*** Recorded information Section Begins ***

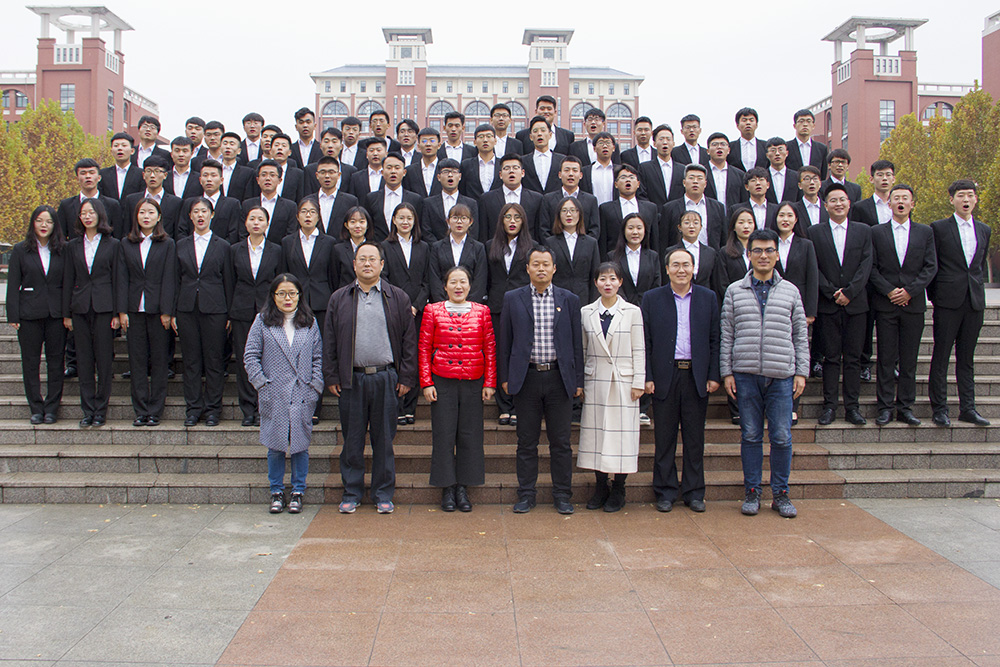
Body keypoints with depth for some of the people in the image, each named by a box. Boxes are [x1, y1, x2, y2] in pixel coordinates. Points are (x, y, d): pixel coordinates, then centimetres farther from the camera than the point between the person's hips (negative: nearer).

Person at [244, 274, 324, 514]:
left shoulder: (310, 323, 8)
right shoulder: (262, 322, 4)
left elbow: (318, 358, 8)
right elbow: (250, 356, 2)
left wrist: (315, 387, -1)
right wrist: (262, 384, -6)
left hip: (302, 395, 1)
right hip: (273, 396, -1)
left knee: (300, 444, 4)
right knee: (275, 445, 5)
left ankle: (298, 492, 17)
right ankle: (276, 492, 19)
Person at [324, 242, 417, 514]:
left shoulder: (398, 298, 6)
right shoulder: (339, 299, 9)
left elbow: (409, 339, 4)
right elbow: (329, 341, 9)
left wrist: (406, 377, -2)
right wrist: (331, 377, 2)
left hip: (385, 378, -1)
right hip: (351, 379, 1)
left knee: (384, 439, 5)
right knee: (352, 439, 6)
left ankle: (383, 495, 16)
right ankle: (351, 493, 18)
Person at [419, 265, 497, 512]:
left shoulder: (482, 311, 7)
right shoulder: (432, 311, 4)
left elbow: (490, 349, 6)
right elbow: (424, 348, 3)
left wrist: (489, 382, 0)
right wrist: (426, 382, -4)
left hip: (473, 382, 1)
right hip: (442, 382, -1)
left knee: (470, 435, 5)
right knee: (444, 435, 2)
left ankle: (463, 487, 17)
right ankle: (447, 488, 14)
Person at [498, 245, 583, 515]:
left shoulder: (569, 300, 6)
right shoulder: (513, 299, 5)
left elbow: (577, 343, 6)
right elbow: (504, 341, 6)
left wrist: (578, 380, 2)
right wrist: (504, 377, 1)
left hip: (559, 377, 0)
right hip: (526, 378, 0)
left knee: (561, 441, 5)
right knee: (526, 441, 6)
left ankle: (562, 495, 16)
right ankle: (526, 495, 17)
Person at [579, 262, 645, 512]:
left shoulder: (633, 312, 1)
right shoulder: (586, 312, 6)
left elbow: (639, 350, 0)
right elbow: (582, 349, 10)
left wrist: (639, 383, -4)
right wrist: (578, 381, 7)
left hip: (623, 382, -2)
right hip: (595, 381, 2)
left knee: (622, 433, 0)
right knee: (595, 432, 3)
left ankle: (618, 490, 12)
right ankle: (600, 487, 16)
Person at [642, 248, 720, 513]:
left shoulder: (708, 298, 8)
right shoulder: (652, 299, 4)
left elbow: (714, 340, 7)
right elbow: (645, 341, 2)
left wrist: (714, 375, 0)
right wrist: (647, 377, -5)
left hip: (696, 377, 1)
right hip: (665, 375, -1)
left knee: (695, 438, 7)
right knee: (665, 438, 5)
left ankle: (694, 492, 18)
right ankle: (665, 492, 15)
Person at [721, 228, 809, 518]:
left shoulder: (790, 291, 10)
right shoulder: (734, 291, 8)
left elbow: (800, 336, 11)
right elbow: (726, 334, 7)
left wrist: (801, 372, 4)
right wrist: (726, 372, 1)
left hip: (782, 375, 0)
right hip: (746, 374, 0)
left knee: (782, 436, 1)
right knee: (750, 435, 5)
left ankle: (780, 494, 14)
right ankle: (752, 492, 15)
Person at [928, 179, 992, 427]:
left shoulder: (984, 230, 13)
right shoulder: (938, 228, -1)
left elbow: (982, 264, 20)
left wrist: (979, 289, 11)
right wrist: (934, 295, -2)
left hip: (975, 302, 4)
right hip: (947, 301, -4)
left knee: (967, 357, 9)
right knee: (941, 355, -1)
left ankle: (968, 408, 14)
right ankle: (939, 408, 5)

*** Recorded information Section Ends ***

Exercise prompt: Repeat the listing with every "Person at" switched to "Subject at" and everything else unchanged, leaving out the pictures.

Answer box:
Body keypoints with depth for some of the people in the image, each named by a box. Boxes are [x1, y1, x2, y2] in pixel coordinates. Points are (x, y, d): pixel coordinates, then centimetres farther from the camera than the point between the person's hips (negative: nearer).

Subject at [244, 274, 324, 514]:
left shoulder: (310, 323, 8)
right shoulder: (262, 322, 4)
left elbow: (318, 358, 8)
right elbow: (250, 356, 2)
left wrist: (315, 387, -1)
right wrist: (262, 384, -6)
left hip: (302, 395, 1)
right hip: (273, 396, -1)
left knee: (300, 444, 4)
right knee: (275, 445, 5)
left ankle: (298, 492, 17)
right ankle: (276, 492, 19)
Subject at [324, 242, 417, 514]:
left shoulder: (398, 298, 6)
right shoulder: (339, 299, 9)
left elbow: (409, 339, 4)
right elbow: (329, 341, 9)
left wrist: (406, 377, -2)
right wrist: (331, 377, 2)
left hip: (385, 378, -1)
right hip: (351, 379, 1)
left knee: (384, 439, 5)
right knee: (352, 439, 6)
left ankle: (383, 495, 16)
right ankle: (351, 493, 18)
Subject at [419, 265, 497, 512]:
left shoulder: (482, 311, 7)
right shoulder: (432, 311, 4)
left elbow: (490, 349, 6)
right elbow: (424, 348, 3)
left wrist: (489, 382, 0)
right wrist: (426, 382, -4)
left hip: (473, 382, 1)
right hip: (442, 382, -1)
left knee: (470, 435, 5)
right knee: (444, 435, 2)
left ankle: (463, 487, 17)
right ankle: (447, 488, 14)
Subject at [498, 245, 583, 515]:
left shoulder: (569, 300, 6)
right shoulder: (513, 299, 5)
left elbow: (577, 343, 6)
right elbow: (504, 341, 6)
left wrist: (578, 380, 2)
right wrist: (504, 377, 1)
left hip: (559, 377, 0)
right hip: (526, 378, 0)
left knee: (561, 441, 5)
right knee: (526, 441, 6)
left ankle: (562, 495, 16)
right ankle: (526, 495, 17)
Subject at [579, 262, 645, 512]:
left shoulder: (633, 312, 1)
right shoulder: (586, 312, 6)
left elbow: (639, 350, 0)
right elbow: (582, 349, 10)
left wrist: (639, 383, -4)
right wrist: (578, 381, 7)
left hip: (623, 382, -2)
right hip: (595, 381, 2)
left knee: (622, 433, 0)
right knee: (595, 432, 3)
left ankle: (618, 490, 12)
right ankle: (600, 487, 16)
Subject at [642, 248, 720, 513]:
left shoulder: (708, 298, 8)
right shoulder: (652, 299, 4)
left elbow: (714, 340, 7)
right elbow: (645, 341, 2)
left wrist: (714, 375, 0)
right wrist: (647, 377, -5)
left hip: (696, 377, 1)
right hip: (665, 375, -1)
left knee: (695, 438, 7)
right knee: (665, 438, 5)
left ankle: (694, 492, 18)
right ankle: (665, 492, 15)
Subject at [721, 228, 809, 518]:
left shoulder: (790, 291, 10)
right shoulder: (734, 291, 8)
left elbow: (800, 336, 11)
right elbow: (726, 334, 7)
left wrist: (801, 372, 4)
right wrist: (726, 372, 1)
left hip: (782, 375, 0)
right hip: (746, 374, 0)
left knee: (782, 436, 1)
right knee: (750, 435, 5)
left ankle: (780, 494, 14)
right ankle: (752, 492, 15)
Subject at [928, 179, 992, 427]:
left shoulder: (984, 230, 13)
right shoulder: (938, 228, -1)
left elbow: (982, 264, 20)
left wrist: (979, 289, 11)
right wrist: (934, 295, -2)
left hip: (975, 302, 4)
right hip: (947, 301, -4)
left knee: (967, 357, 9)
right knee: (941, 355, -1)
left ankle: (968, 408, 14)
right ankle: (939, 408, 5)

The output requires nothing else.